**PROBLEM STATEMENT**: Using the records below, give the number of lines where the string "دهید" shows up. Add nothing to it.
▬▬▬▬▬▬
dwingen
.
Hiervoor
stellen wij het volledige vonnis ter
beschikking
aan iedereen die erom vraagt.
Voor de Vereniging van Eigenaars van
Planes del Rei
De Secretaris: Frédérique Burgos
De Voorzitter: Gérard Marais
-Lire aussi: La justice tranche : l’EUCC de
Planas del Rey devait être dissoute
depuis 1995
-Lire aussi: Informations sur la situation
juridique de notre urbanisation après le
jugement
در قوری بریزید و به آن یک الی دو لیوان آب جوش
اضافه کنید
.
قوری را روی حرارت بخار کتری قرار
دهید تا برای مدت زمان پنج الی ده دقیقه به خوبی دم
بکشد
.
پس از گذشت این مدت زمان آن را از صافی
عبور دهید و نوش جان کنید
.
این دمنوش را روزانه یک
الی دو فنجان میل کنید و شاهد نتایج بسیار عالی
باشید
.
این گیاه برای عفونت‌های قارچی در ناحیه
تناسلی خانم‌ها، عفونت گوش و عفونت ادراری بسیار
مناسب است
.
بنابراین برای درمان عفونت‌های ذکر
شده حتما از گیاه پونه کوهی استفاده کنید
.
▬▬▬▬▬▬
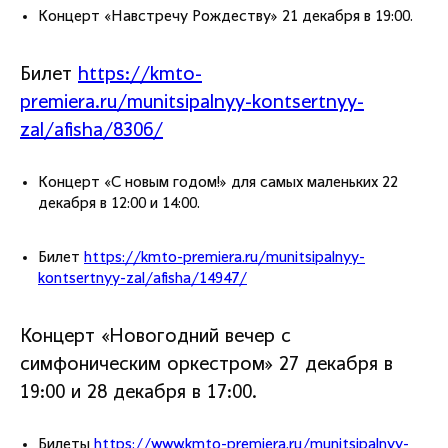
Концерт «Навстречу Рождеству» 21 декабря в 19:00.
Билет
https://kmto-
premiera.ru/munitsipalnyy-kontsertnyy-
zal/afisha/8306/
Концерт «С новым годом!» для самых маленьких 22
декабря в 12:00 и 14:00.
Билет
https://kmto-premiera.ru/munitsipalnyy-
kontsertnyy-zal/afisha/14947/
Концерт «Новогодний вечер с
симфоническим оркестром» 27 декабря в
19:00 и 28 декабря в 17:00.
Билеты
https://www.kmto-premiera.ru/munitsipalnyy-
▬▬▬▬▬▬
**TASK ANSWER**: 2